Your instructions: The string "translate" appears in some lines of the entries that follow; copy each such line.
(The records)
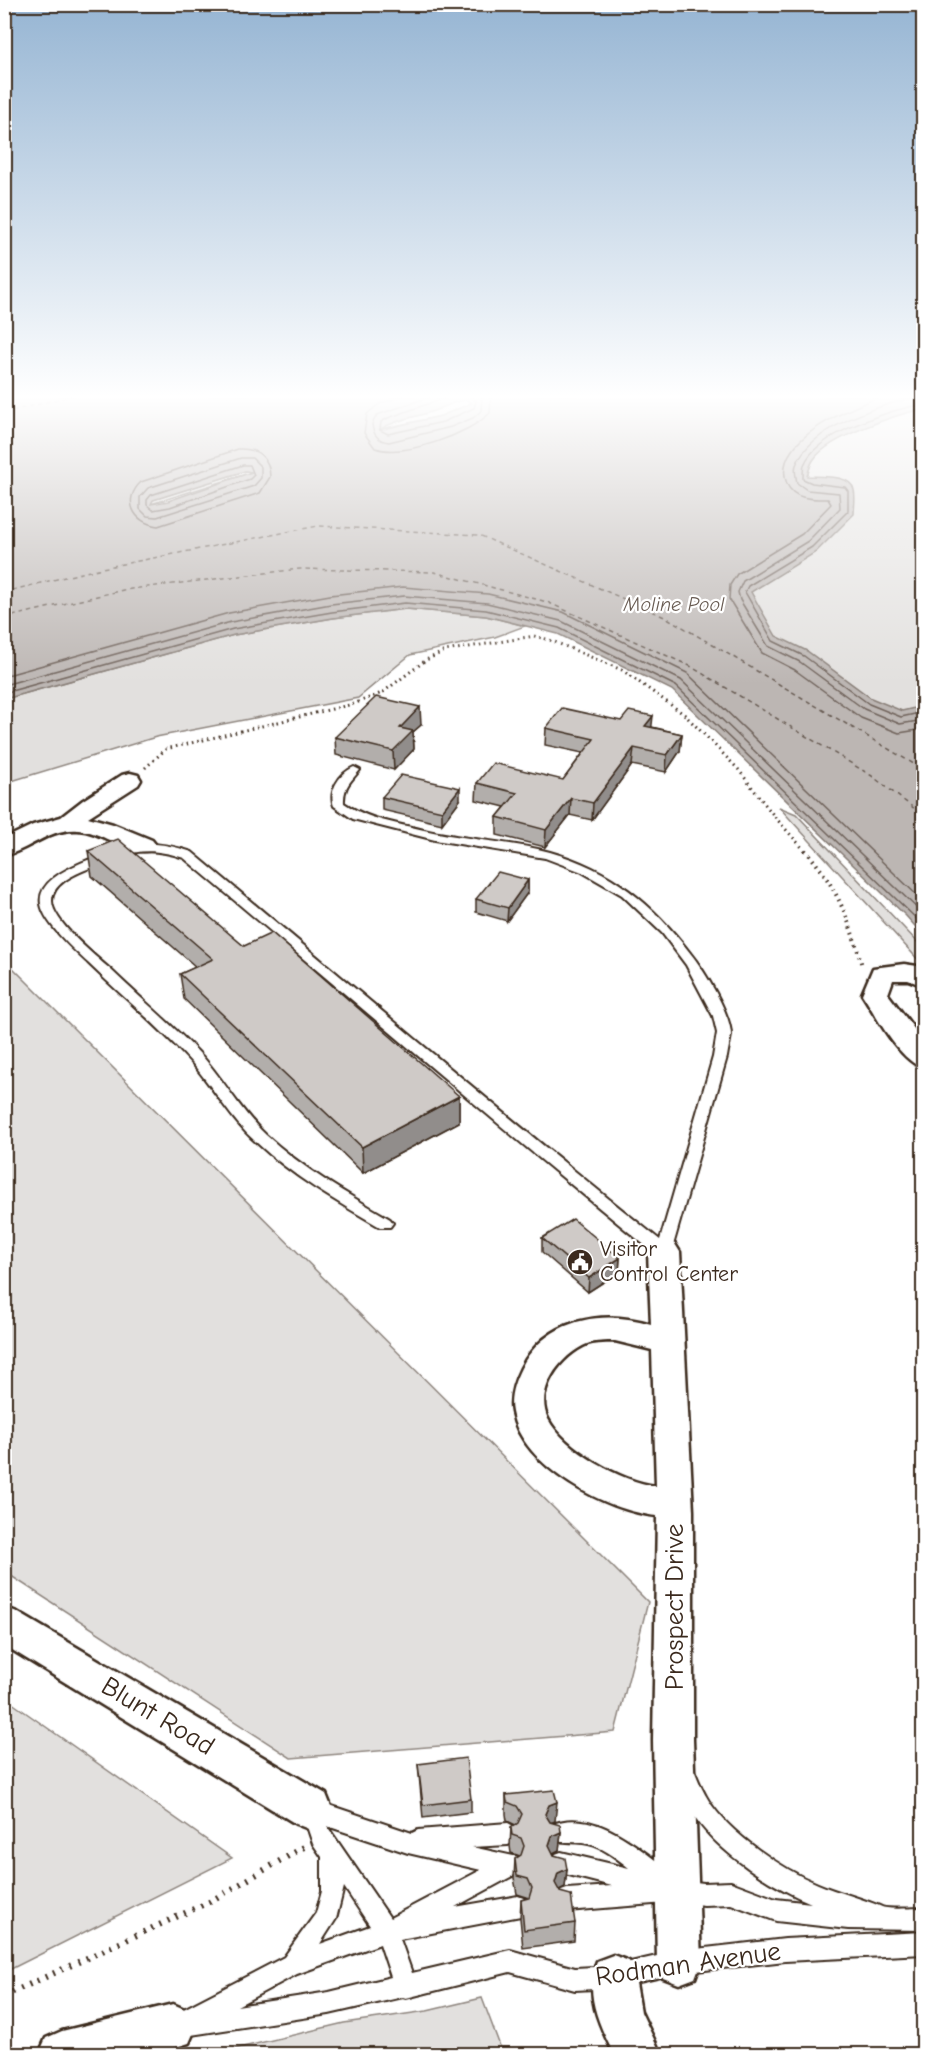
<svg xmlns="http://www.w3.org/2000/svg" width="928" height="2059" font-family="'Comic Neue',sans-serif">
	<rect width="100%" height="100%" fill="#fff"/>
	<filter id="ink" filterUnits="userSpaceOnUse"><feTurbulence type="fractalNoise" baseFrequency=".0167" numOctaves="2"/><feDisplacementMap in="SourceGraphic" scale="12" xChannelSelector="R" yChannelSelector="G"/><feConvolveMatrix kernelMatrix="1 2 1 2 8 2 1 2 1" color-interpolation-filters="sRGB"/></filter>
	<g filter="url(#ink)">
		<g fill="#e2e0de" stroke="#8e857e" stroke-width="1.5">
			<path d="M466 400 472 403 441 416 376 430C395 421 415 417 435 410 446 406 454 401 466 400Z"/>
			<path d="M923 409V717L905 722 770 652 708 569 807 476C809 471 810 464 814 459 829 437 897 414 923 409Z"/>
			<polygon points="245,471 253,472 151,504 153,500"/>
			<polygon points="406,609 486,616 525,626 495,637 410,655 358,698 156,737 5,783 5,699 234,635 333,618"/>
			<polygon points="779,807 796,814 923,948 923,965"/>
			<polygon points="5,960 648,1602 615,1732 291,1758 5,1572"/>
			<polygon points="5,1698 232,1858 5,1972"/>
			<polygon points="482,1998 503,2054 213,2054 344,2023 427,2011"/>
		</g>
		<path fill="#bcb6b3" stroke="#887e77" stroke-width="1.5" fill-rule="evenodd" d="M5 395H923V409C897 414 829 437 814 459 810 463 809 471 807 476 820 477 851 474 854 490 856 497 854 507 854 514L816 552 751 592 776 636 807 651 871 698 902 711 923 706V935L906 916 672 690 558 634 486 616 406 609 333 618 234 635 5 699ZM466 400 472 403 441 416 379 430C396 419 416 417 434 411 445 407 454 401 466 400ZM245 471 252 472 168 501 151 504 153 500Z"/>
		<g fill="none" stroke-linecap="round" stroke-linejoin="round">
			<g stroke="#6f625a" stroke-width="1.5">
				<path d="M405 395 379 404 367 414 364 433 375 448C404 458 469 434 490 413L491 395"/>
				<path d="M435 395 377 415 372 424C373 435 378 441 389 442L451 427 473 418 481 411 482 395"/>
				<polyline points="453,395 388,418 381,422 380,430 388,434 443,422 474,408 476,401 470,395"/>
				<path d="M884 395C854 407 769 439 787 484 794 500 813 499 828 499L831 504 802 534 737 574 730 585 729 599 762 653 795 670 861 718 899 733 924 729"/>
				<path d="M924 396C886 402 811 426 796 465 794 470 796 477 797 483L807 490 839 493 840 508 808 541 743 581 738 592 740 600 768 646 800 662 864 709 900 724 924 720"/>
				<path d="M924 404C893 409 816 433 804 465 803 469 803 475 803 479L812 483 845 487 848 491V511L812 547 748 586 745 592 773 641 804 656 869 704 901 717 924 712"/>
				<path d="M238 449C257 448 270 457 270 477L260 493 158 526C133 523 122 500 141 482Z"/>
				<polygon points="241,458 252,458 261,467 261,478 254,486 157,517 147,516 140,509 140,497 148,488"/>
				<polygon points="243,465 250,465 254,475 250,479 170,507 153,510 147,505 147,500 151,495"/>
				<polyline points="4,676 229,613 330,595 403,587 488,594 563,612 687,673 924,902"/>
				<polyline points="4,685 231,622 331,604 404,596 487,603 561,621 681,680 924,915"/>
				<polyline points="4,693 233,629 332,612 405,603 486,610 559,628 676,686 924,926"/>
			</g>
			<g stroke="#685b52" stroke-width="1.5" stroke-dasharray="4.5 4" stroke-linecap="butt">
				<polyline points="4,413 74,395"/>
				<polyline points="4,592 102,568 318,526 479,535 669,619 924,770"/>
				<polyline points="4,618 123,590 300,569 434,572 547,602 690,666 872,776 924,816"/>
			</g>
			<defs>
				<g id="lane">
					<path d="M354 767 360 770C351 781 343 787 344 803 369 820 395 823 424 830 466 840 509 841 550 852 611 869 653 904 691 954 704 970 731 1014 731 1035 730 1042 728 1050 727 1057L670 1256 664 1258 658 1256C498 1126 342 990 184 858 146 845 127 852 92 867 78 873 52 882 52 901 52 921 95 956 110 969 141 999 174 1026 203 1057 225 1082 241 1112 266 1135 303 1169 347 1194 390 1219L393 1223 390 1227H380C337 1202 292 1176 256 1142 231 1120 215 1090 193 1064 161 1028 123 997 88 963 74 950 44 923 41 904 37 882 67 869 83 862 126 844 146 837 192 852 348 982 502 1114 660 1240L713 1057 717 1033 713 1016 686 965 662 933 622 895 582 872 545 858 435 840 376 825 353 819 334 806C328 791 340 773 354 767Z"/>
					<path d="M688 1769 695 1772C699 1782 703 1792 709 1801 729 1833 783 1870 818 1884 839 1893 862 1898 882 1907 890 1910 914 1908 924 1908V1930L848 1929 776 1921 731 1904 704 1905 678 1902 567 1911 559 1908 556 1900 559 1892 567 1889 612 1886 553 1871 550 1863 553 1855 561 1852 629 1868C615 1857 601 1845 583 1843 571 1841 561 1844 550 1839L546 1832 550 1825C596 1805 642 1852 677 1876L678 1880 704 1883 731 1882 776 1899 811 1903C771 1886 720 1854 695 1817 687 1806 683 1792 678 1779L681 1772Z"/>
					<path d="M311 1799 412 1833 418 1830 508 1823 515 1827 519 1834 515 1841 508 1845 472 1847 518 1857 521 1865 518 1873 455 1907 518 1896 526 1899 529 1907 526 1915 400 1939 412 1973 510 1950 575 1968 613 1966 679 1951 785 1939 924 1932V1954L785 1961 679 1973 613 1988 575 1990 510 1972 406 1998 403 1997 329 2014 178 2037 170 2034 167 2026 174 2014 284 1957 316 1913 322 1891V1857L313 1844 301 1809 304 1802ZM327 1826 408 1853 481 1870 390 1918ZM344 1887 370 1926 320 1944 336 1919ZM380 1944 391 1977 329 1992 237 2006 297 1974Z"/>
				</g>
				<g id="street">
					<path d="M130 773 138 775 141 780 138 785 88 817 113 824 152 840 156 845 152 850C127 856 103 831 78 830 49 828 30 850 4 856V839L33 825 61 817 83 800 122 775Z"/>
					<path d="M904 964 924 967V986L908 980H893L888 994 924 1042V1068C899 1061 876 1015 862 994L873 968Z"/>
					<path d="M664 1240 675 1244 680 1252 693 1511V1740L701 1962 695 1978 679 1984 663 1978 657 1962 653 1740 657 1516C607 1511 522 1467 512 1412 509 1397 514 1382 521 1368 546 1319 602 1309 651 1324L648 1252 653 1244ZM615 1341 652 1350 656 1486C622 1482 564 1450 548 1419 534 1389 561 1355 587 1344 596 1341 605 1341 615 1341Z"/>
					<polygon points="4,1607 17,1612 326,1794 332,1809 326,1824 311,1830 296,1824 4,1645"/>
					<path d="M613 1955 629 1961 635 1977 641 2012 661 2054H614C599 2025 584 1993 597 1961Z"/>
					<polygon points="173,2004 189,2011 196,2027 189,2043 154,2054 39,2054 46,2038 62,2031"/>
				</g>
			</defs>
			<use href="#lane" stroke="#3b2a1e" stroke-width="4"/>
			<use href="#street" stroke="#3b2a1e" stroke-width="5"/>
			<polyline stroke="#3b2a1e" stroke-width="3" stroke-dasharray="1.5 4" stroke-linecap="butt" points="145,768 166,749 353,704 382,693 426,660 445,651 534,636 550,640 622,670 685,715 738,769 774,816 806,852"/>
			<path stroke="#3b2a1e" stroke-width="4" stroke-dasharray="1.5 4.5" stroke-linecap="butt" d="M805 850C837 886 850 921 862 966"/>
			<polyline stroke="#3b2a1e" stroke-width="6" stroke-dasharray="2 7" stroke-linecap="butt" points="4,1996 209,1902 304,1847"/>
			<use href="#lane" fill="#fff" fill-rule="evenodd"/>
			<use href="#street" fill="#fff" fill-rule="evenodd"/>
		</g>
		<g fill="#b2aeab" stroke="#3b2a1e" stroke-width="1.5">
			<polygon points="421,725 413,732 414,749 394,770 336,755 335,737"/>
			<polygon points="652,727 682,734 680,751 666,772 632,765 592,820 570,815 545,847 497,835 497,817 505,807 476,800 477,783 563,780 583,753 545,745 546,728"/>
			<polygon points="382,797 460,800 442,824 382,810"/>
			<polygon points="88,851 244,946 459,1096 459,1122 363,1173 184,999 180,974 196,967 92,876"/>
			<polygon points="528,880 528,892 507,921 476,912 476,899"/>
			<polygon points="542,1238 620,1258 619,1272 588,1292 542,1252"/>
			<polygon points="418,1764 471,1799 471,1812 423,1818"/>
			<polygon points="506,1795 555,1821 551,1823 561,1832 559,1850 553,1853 567,1869 565,1887 559,1890 575,1923 574,1941 523,1948 520,1918 521,1900 527,1898 527,1897 517,1894 514,1878 515,1859 520,1856 511,1853 510,1846 511,1828 516,1825 507,1821 506,1814"/>
		</g>
		<g fill="#918d8b" stroke="#3b2a1e" stroke-width="1.5">
			<polygon points="420,707 421,725 413,732 414,749 394,770 393,751 400,728"/>
			<polygon points="653,716 651,733 645,726"/>
			<polygon points="682,734 680,751 666,772 667,755"/>
			<polygon points="634,748 632,765 592,820 593,803"/>
			<polygon points="460,788 460,800 442,824 442,811"/>
			<polygon points="571,798 570,815 545,847 546,830"/>
			<polygon points="528,880 528,892 507,921 508,908"/>
			<polygon points="459,1096 459,1122 363,1173 362,1147"/>
			<polygon points="620,1258 619,1272 588,1292 589,1278"/>
			<polygon points="557,1802 555,1821 548,1824 545,1814 549,1805"/>
			<polygon points="561,1832 559,1850 551,1854 549,1845 552,1836"/>
			<polygon points="567,1869 565,1887 557,1891 555,1883 558,1873"/>
		</g>
		<g fill="#cfcac7" stroke="#3b2a1e" stroke-width="1.5">
			<polygon points="376,697 420,707 400,728 413,731 393,751 335,737"/>
			<polygon points="562,708 621,721 629,711 653,716 645,726 682,734 667,755 634,748 593,803 571,798 546,830 497,817 517,793 477,783 493,763 563,780 594,739 546,728"/>
			<polygon points="401,775 460,788 442,811 382,797"/>
			<polygon points="118,839 244,946 272,933 459,1096 362,1147 180,974 213,959 88,851"/>
			<polygon points="498,872 528,880 508,908 476,899"/>
			<polygon points="573,1219 620,1258 589,1278 542,1238"/>
			<polygon points="466,1758 471,1799 423,1805 418,1764"/>
			<polygon points="554,1790 557,1802 549,1805 545,1814 550,1822 560,1825 561,1832 552,1836 549,1845 554,1855 565,1858 567,1869 558,1873 555,1883 560,1892 571,1895 575,1923 524,1930 521,1900 529,1898 532,1888 528,1879 517,1876 515,1859 521,1855 524,1846 521,1838 512,1835 511,1828 518,1823 522,1814 517,1806 507,1802 506,1795"/>
		</g>
	</g>
	<linearGradient id="sky" x2="0" y2="1"><stop stop-color="#96b5d3"/><stop offset="0.58" stop-color="#fff"/><stop offset="1" stop-color="#fff" stop-opacity="0"/></linearGradient>
	<rect width="928" height="684" fill="url(#sky)"/>
	<defs>
		<symbol id="civic-disc" viewBox="-11 -11 22 22"><circle r="9.5" fill="#3b2a1e" stroke="#fff"/><path d="M-.6-6.5H3V-4.5H.6V-3L4-1V1h2V6H-6V1h2V-1L-.6-3ZM-1.2 2.5V6h2.4V2.5Z" fill="#fff"/></symbol>
	</defs>
	<g fill-rule="evenodd">
		<use href="#civic-disc" x="565" y="1247" width="30" height="30"/>
	</g>
	<g text-anchor="middle" dominant-baseline="central" stroke-width="4.5" stroke-linejoin="round" paint-order="stroke">
		<g font-size="20" font-style="italic" fill="#685b52" stroke="#fff">
			<text x="674" y="604">Moline Pool</text>
		</g>
		<g font-size="22" fill="#3b2a1e" stroke="#fff" text-anchor="start">
			<text x="600" y="1249">Visitor<tspan x="600" dy="25">Control Center</tspan></text>
		</g>
		<g font-size="27" fill="#3b2a1e" stroke="#fff">
			<text transform="translate(674 1607) rotate(-90)">Prospect Drive</text>
			<text transform="translate(158 1716) rotate(31)">Blunt Road</text>
			<text transform="translate(688 1964) rotate(-8)">Rodman Avenue</text>
		</g>
	</g>
	<rect width="928" height="2059" fill="none" stroke="#fff" stroke-width="24"/>
	<rect x="12" y="12" width="904" height="2035" fill="none" stroke="#3b2a1e" stroke-width="2" filter="url(#ink)"/>
</svg>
(End The records)
Answer to this exercise:
			<text transform="translate(674 1607) rotate(-90)">Prospect Drive</text>
			<text transform="translate(158 1716) rotate(31)">Blunt Road</text>
			<text transform="translate(688 1964) rotate(-8)">Rodman Avenue</text>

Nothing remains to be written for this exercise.